The lies we tell ourselves

Everybody engages in some amount of self-deception or the other, little denials or rationalizations that remove unpleasant evidences of our warts. Episodes of self- enhancements are extremely normal. Truth be told, slightly overrating ourselves seems to be psychologically healthy. Self-deception alleviates stress, benefits relationships, and makes us more resilient by sheltering the ego from the storms of reality.

According to recent studies conducted by cognitive psychologists, ample amount of evidence has been gathered which states that self-deception is a basic feature of the human mind.

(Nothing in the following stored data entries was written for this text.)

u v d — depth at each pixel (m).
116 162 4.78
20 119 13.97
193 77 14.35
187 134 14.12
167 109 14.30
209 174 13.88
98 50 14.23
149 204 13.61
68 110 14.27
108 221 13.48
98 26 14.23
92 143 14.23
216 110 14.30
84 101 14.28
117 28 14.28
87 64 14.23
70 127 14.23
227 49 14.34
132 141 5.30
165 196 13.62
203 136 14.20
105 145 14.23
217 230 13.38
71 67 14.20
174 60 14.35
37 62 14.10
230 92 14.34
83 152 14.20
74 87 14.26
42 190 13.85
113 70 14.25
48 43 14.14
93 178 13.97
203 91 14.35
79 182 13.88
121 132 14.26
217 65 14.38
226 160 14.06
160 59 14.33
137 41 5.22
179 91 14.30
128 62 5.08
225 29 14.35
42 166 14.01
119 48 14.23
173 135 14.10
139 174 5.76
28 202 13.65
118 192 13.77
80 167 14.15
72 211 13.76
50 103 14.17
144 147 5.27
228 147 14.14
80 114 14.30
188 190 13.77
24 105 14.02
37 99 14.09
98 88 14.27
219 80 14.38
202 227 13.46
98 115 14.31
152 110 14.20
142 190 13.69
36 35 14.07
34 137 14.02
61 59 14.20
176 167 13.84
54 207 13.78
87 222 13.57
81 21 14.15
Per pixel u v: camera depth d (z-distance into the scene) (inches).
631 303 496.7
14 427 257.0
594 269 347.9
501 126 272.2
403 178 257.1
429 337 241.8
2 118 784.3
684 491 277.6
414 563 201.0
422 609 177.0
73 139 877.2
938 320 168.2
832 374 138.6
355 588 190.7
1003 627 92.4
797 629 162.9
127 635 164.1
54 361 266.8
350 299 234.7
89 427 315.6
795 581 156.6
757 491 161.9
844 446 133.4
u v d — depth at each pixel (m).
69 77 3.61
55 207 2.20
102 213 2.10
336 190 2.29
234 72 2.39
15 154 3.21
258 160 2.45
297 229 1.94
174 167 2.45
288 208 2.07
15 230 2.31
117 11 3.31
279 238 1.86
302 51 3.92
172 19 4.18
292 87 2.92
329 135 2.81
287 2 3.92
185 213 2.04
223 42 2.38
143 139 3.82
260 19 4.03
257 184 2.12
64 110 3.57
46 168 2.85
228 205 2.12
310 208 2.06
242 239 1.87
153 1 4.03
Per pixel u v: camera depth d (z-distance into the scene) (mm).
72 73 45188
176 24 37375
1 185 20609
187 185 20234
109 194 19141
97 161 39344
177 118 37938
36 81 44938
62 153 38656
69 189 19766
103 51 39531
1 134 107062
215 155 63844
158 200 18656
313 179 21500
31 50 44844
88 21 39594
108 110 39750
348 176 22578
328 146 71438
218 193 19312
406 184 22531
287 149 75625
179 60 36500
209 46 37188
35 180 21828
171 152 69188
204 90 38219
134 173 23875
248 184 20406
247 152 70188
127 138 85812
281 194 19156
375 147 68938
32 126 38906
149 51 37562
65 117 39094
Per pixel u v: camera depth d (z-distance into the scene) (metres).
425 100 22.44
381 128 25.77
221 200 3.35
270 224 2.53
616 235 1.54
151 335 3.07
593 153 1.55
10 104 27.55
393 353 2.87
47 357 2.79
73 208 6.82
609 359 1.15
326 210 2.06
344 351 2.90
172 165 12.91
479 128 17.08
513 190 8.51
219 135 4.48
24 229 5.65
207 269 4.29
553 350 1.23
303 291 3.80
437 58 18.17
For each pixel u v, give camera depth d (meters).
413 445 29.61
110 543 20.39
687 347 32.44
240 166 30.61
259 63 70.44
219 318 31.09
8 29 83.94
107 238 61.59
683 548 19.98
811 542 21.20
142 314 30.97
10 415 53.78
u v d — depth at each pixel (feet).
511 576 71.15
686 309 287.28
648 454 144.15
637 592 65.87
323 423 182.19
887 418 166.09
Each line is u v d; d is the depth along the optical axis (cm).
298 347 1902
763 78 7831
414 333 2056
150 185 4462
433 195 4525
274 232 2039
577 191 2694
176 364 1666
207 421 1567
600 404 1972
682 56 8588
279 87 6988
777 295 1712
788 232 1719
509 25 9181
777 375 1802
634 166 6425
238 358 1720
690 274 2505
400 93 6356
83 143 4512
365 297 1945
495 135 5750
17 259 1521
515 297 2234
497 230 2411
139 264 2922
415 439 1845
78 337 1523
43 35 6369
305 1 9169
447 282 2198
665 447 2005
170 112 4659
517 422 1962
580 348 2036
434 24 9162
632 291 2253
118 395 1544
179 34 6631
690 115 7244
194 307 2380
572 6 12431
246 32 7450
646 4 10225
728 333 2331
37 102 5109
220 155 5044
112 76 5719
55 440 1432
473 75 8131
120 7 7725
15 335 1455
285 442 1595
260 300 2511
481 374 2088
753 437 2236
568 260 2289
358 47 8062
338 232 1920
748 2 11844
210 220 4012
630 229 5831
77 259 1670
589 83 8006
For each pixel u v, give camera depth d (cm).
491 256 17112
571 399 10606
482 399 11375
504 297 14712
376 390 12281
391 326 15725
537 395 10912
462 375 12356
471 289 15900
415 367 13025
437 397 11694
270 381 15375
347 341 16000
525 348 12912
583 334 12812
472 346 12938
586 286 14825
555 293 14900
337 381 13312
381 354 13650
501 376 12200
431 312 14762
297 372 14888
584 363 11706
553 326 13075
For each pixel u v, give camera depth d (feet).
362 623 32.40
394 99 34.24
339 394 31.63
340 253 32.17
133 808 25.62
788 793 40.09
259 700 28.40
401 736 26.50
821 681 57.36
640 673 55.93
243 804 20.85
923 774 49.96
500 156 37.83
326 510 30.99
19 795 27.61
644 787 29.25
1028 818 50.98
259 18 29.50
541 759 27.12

Deceiving ourselves has many advantages, including appearing confident and winning favor of other. The human mind is a jumble of conscious and unconscious elements that allows us to be both: deceiver and deceived, although it may differ in the degree to which we are onto our own tricks.

A little bit of self-deceit is good for everyone, but when it comes to core challenges of adult life like career, money, sexual identity, and marriage – fooling yourself can have devastating consequences.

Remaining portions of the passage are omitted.